聚焦超声联合静脉内注射微泡(FUS)已被证实可无创、局部且短暂地增加血脑屏障(BBB)的通透性。一种有前途的非侵入性脑内基因传递方法是静脉内给予重组腺相关病毒(AAV),并允许它们在精确的 FUS 靶向脑区穿过 BBB。FUS-AAV 传递已在动物模型中实现;然而,影响、指导和监测 FUS-AAV 传递到大脑成功的关键因素在很大程度上仍然未知。我们系统地比较了 AAV1、AAV2、AAV5、AAV8、AAV9 和 AAVrg 进入四个特定脑区并转导两种主要细胞类型:神经元和星形胶质细胞的能力。我们的结果表明,AAV 血清型、FUS 诱导的 BBB 通透性程度以及靶向脑组织的固有特性影响观察到的 AAV 向脑血管和脑实质细胞的分布、扩散和转导。非侵入性对比增强磁共振成像被发现可预测 FUS-AAV 传递的效果。值得注意的是,我们还发现,当与 FUS 结合时,具有高外周器官分布的 AAV 会导致向大脑的基因传递效率降低。
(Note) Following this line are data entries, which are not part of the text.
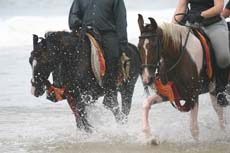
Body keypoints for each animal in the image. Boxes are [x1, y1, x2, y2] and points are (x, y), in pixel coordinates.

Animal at [137, 14, 226, 143]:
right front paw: (150, 137)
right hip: (213, 91)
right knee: (219, 112)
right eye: (139, 46)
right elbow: (146, 104)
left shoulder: (193, 96)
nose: (147, 79)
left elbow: (194, 129)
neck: (178, 58)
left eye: (154, 45)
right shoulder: (169, 93)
AAV1、AAV2、AAV5、AAV8 和 AAV9 的基因传递高度且选择性地定位于 FUS 靶向的脑区。为了通过一次 FUS-BBB 调制区域获得对多个脑区的非侵入性基因传递,我们将具有增强逆行转运特性的改良 AAV2 载体(AAVrg)与 FUS 介导的脑传递相结合。这允许从 FUS 靶向部位向多个连接的脑区进行基因传递。这项研究表明,磁共振成像可用作脑内 AAV 传递的非侵入性指标,并且 AAV 血清型的特性影响 FUS 增强基因传递到大脑的效果。具有最小外周分布的 AAV 是增强(也许是未来血清型的唯一选择)与 FUS 一起向大脑传递的理想候选物。影响 FUS-AAV 向大脑传递的参数的特性对于从临床前研究到未来临床应用的安全有效的基因治疗的设计至关重要。